Power station protest ends with arrests

A climate change protest being staged on top of a power station chimney came to an end today.

The nine environment activists who remained at Didcot Power Station, Oxfordshire, after breaking into the site on Monday came down of their own accord in the early hours of this morning.

The four women and five men, who spent two nights on the emissions chimney, were arrested on suspicion of aggravated trespass, Thames Valley Police said.

A further 11 people who staged a protest at the site's coal conveyer had been arrested on Monday.

A spokeswoman for RWE npower, which owns the site, said: "We can confirm that the nine protesters that were at the top of our chimney stack came down of their own accord at around 4am this morning.

"We are relieved that they have come down safely."









The RWE npower spokeswoman said she believed the nine protesters left the 200m tower because they "got tired".

She added: "They hadn't managed to affect our running.
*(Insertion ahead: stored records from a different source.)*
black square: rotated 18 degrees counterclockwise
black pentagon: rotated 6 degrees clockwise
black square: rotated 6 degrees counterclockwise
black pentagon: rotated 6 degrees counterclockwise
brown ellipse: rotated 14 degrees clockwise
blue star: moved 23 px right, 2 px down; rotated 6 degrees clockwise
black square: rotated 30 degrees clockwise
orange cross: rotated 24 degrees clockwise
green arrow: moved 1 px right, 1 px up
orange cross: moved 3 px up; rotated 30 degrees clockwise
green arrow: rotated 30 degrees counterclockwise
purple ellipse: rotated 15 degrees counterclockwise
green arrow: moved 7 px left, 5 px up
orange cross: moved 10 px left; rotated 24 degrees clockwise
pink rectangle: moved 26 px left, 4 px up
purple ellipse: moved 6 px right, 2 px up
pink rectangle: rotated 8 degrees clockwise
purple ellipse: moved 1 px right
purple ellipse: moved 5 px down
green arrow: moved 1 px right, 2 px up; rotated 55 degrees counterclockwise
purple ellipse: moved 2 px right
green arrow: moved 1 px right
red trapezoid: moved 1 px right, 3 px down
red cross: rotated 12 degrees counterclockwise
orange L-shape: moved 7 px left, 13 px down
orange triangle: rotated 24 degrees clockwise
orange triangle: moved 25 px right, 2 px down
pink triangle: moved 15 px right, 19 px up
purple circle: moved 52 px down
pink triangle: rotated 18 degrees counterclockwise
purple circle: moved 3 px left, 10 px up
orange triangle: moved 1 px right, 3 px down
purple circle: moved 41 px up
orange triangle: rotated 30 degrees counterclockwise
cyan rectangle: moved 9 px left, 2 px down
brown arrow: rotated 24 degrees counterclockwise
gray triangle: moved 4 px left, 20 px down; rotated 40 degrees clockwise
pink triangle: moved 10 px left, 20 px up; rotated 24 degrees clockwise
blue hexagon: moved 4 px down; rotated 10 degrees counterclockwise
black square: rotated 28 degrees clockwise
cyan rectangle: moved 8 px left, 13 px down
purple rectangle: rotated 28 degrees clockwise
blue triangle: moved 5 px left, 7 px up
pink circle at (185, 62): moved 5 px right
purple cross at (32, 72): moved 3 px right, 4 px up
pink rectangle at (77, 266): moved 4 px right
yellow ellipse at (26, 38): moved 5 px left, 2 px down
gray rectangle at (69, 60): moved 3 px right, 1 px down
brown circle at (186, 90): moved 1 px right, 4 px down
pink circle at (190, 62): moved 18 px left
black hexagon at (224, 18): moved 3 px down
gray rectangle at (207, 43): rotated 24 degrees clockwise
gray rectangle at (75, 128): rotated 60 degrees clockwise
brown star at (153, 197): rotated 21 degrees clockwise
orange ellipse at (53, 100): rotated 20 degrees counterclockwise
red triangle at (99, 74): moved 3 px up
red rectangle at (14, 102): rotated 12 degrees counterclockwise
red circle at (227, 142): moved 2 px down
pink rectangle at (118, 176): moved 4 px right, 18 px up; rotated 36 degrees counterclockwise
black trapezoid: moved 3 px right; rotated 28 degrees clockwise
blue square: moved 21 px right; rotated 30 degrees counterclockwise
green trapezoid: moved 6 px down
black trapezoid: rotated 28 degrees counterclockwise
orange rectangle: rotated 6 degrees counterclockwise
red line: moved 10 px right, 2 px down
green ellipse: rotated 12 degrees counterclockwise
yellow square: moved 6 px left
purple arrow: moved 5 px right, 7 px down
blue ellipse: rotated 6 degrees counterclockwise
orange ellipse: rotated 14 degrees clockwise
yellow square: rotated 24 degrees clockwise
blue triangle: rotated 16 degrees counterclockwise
We were still generating power."



The group, who met at the Camp for Climate Action earlier this year, used power tools to cut through gates at the power station.



Referring to security measures in place at the site, the spokeswoman added: "We were going through a full security upgrade with enhanced fences and lighting. It was unfortunate it wasn't completed when the protesters turned up on Monday."



Amy Johnson, a 20-year-old student from Oxford, said last night the group was in "good spirits" and that they were planning to stay on the chimney until their provisions ran out.



She said the action was being taken because RWE npower plans to build 30 more coal-fired power stations.



Thames Valley Police officers were at the site collecting evidence today.











A spokesman for the protesters said the decision to come down from the chimney was taken after the first arrests were made.

He said: "The chimney team felt they had successfully shone a light on npower's plans to build new coal plants in Britain and across Europe."



One of the protesters said before his descent: "I'm a qualified builder and will be 52 in a week's time.



"I never thought in my life I would do anything like this. It's amazing how working with committed people can empower you to confront these massive companies and help force real change in the world."



Another protester, a receptionist from Essex, added: "If we wait around for our Government to tackle climate change without any real intentions, we will not have any hope for our future. This is about acting now, and further action must be taken."